Imperfect bodies have always been associated with imperfect morals. Over the years there have been many examples of famous disabled villains featured in the media: Dr Strangelove, Davros, the creator of the Daleks in Doctor Who, Darth Vader from Star Wars, Freddie Krueger from the Nightmare on Elm Street. In the Bible, a book never afraid to point the finger, the term 'cripple' gets linked to sin over forty times, while during the Middle Ages disabled women were, incredibly, even accused of witchcraft and burnt at the stake.

In the past, one way of discrediting someone was to portray them as disabled and, by implication evil. For example, pirates were initially valued for building up the British Empire. Yet once they outlived their usefulness, they started appearing in stories with eye-patches, hooks and wooden legs.

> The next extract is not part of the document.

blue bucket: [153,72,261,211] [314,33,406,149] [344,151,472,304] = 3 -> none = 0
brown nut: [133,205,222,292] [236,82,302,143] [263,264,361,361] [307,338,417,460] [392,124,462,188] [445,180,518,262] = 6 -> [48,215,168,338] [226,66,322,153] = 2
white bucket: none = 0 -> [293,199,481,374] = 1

In reality, though, disabled pirates had no need to carry on pirating, since they had the very first disability benefit system. Part of their plunder would go into a common purse, out of which compensation was paid to any pirate who became disabled. So unlike Captain Hook and Long John Silver, the real disabled pirates had better things to do with their time than terrorising small children. They probably just retired to a tropical island and lived like rock stars, squandering their pirate DLA on rum and prostitutes.
Laurence Clark as an evil villain, pictured in front of the Houses of Parliament about to press the red button on a large bomb which says 'Warning: do not push this button'
But it's really in the world of James Bond where being disabled makes you one bad ass daughter or son of a bitch! Blogger Goldfish recently demonstrated that almost every Bond film has a disabled villain of some description, from Doctor No's bionic prosthetic arms through to Le Chiffre's facial scar and damaged tear duct in the latest film, Casino Royale.

I'm currently working on a stand-up show exploring this stereotype of us being evil. Bizarrely, after the first preview a few weeks ago, a very excited woman accosted me outside the theatre and told me that she had loved the show because I'd covered her two favourite subjects in the whole world - pirates and James Bond. What are the chances of that, huh? In fact, she was so impressed by my mentioning that one pirate piece-of-eight is nowadays equivalent to 0.96 US dollars that she told me that she now intends going to a pirate fancy dress party dressed as 0.96 of a dollar ...

I'm still not sure exactly how I was meant to respond to that.